As the list of sexual-harassment allegations grows across all industries following the downfall of Harvey Weinstein, WWD decided to ask four male advertising executives (but, conspicuously, no women) if they’d been privy to abusive behavior on the sets of their many fashion shoots. The answer was a resounding “no.” They’d only heard “stories” about “certain photographers.”
David Lipman, who is described in the article as an “ad honcho” and a “father and husband,” said sexual harassment never occurred on his set.
“We did crazy antics to get crazy pictures, but never abused anybody,” he told WWD. “I’ve worked with so many photographers. I worked with Terry Richardson. Terry never abused anybody when I worked with him. And we laughed, but he never abused anybody.”
Lipman then went on to add: “I wish I could give you a scandalous story, but it didn’t exist.”
Charles DeCaro, co-creative director of Laspata DeCaro, a New York–based ad agency, said of sexual harassment: “It doesn’t exist on my set.” However, he said it’s “a little frightening” to hear about the general abuse models have to endure at runway shows and on “other” sets.

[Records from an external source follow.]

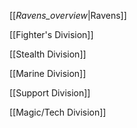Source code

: [[_Ravens_overview_|Ravens]]

[[Fighter's Division]]

[[Stealth Division]]

[[Marine Division]]

[[Support Division]]

[[Magic/Tech Division]]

It’s also “a little mind-boggling” to him how abusers have “gotten away with it for so long.”
Neil Kraft, owner and creative director at KraftWorks, said he’s only witnessed “really bad things once” throughout his 25 years. He then separately described walking in on Terry Richardson having sex with a girl in a bathroom on one of his sets. “I don’t know what the relationship was,” Kraft said. “It’s fairly well-known that the models tend to sleep with the assistants,” he added. “That’s more youthful attraction. Herb Ritts was known to use his boyfriends as models. They were guys he was attracted to.”
Sam Shahid, owner of Shahid & Co., the New York–based ad agency, said of working with Abercrombie & Fitch: “whenever they did the nudes, they [the models] would sign a release and accepted it.” His sets were “always fun,” he added. “The kids had a good time.”
While these are only four men in a crowded industry, their quotes are emblematic of a larger attitude — “If I didn’t see it, it didn’t happen” — that allows sexual harassment to occur across every industry. Yes, they acknowledge that harassment was probably happening in “other” environments, but they seem to lack an awareness for what may have been going on behind the scenes (or, in some cases, in plain sight) on their own sets. Were the models “having fun”? Maybe. But maybe they weren’t, even if they appeared to be. Recently, the model and activist Cameron Russell posted 75 different, anonymous stories of sexual harassment on her Instagram account, many of which paint a very different narrative than the ones these ad executives shared.
Even if sexual harassment never once occurred on these particular sets — and we can’t say definitively if it did or didn’t — these are not the conversations we should be having right now. Instead, powerful men and women need to be asking more questions, challenging themselves and their institutions, and opening their eyes.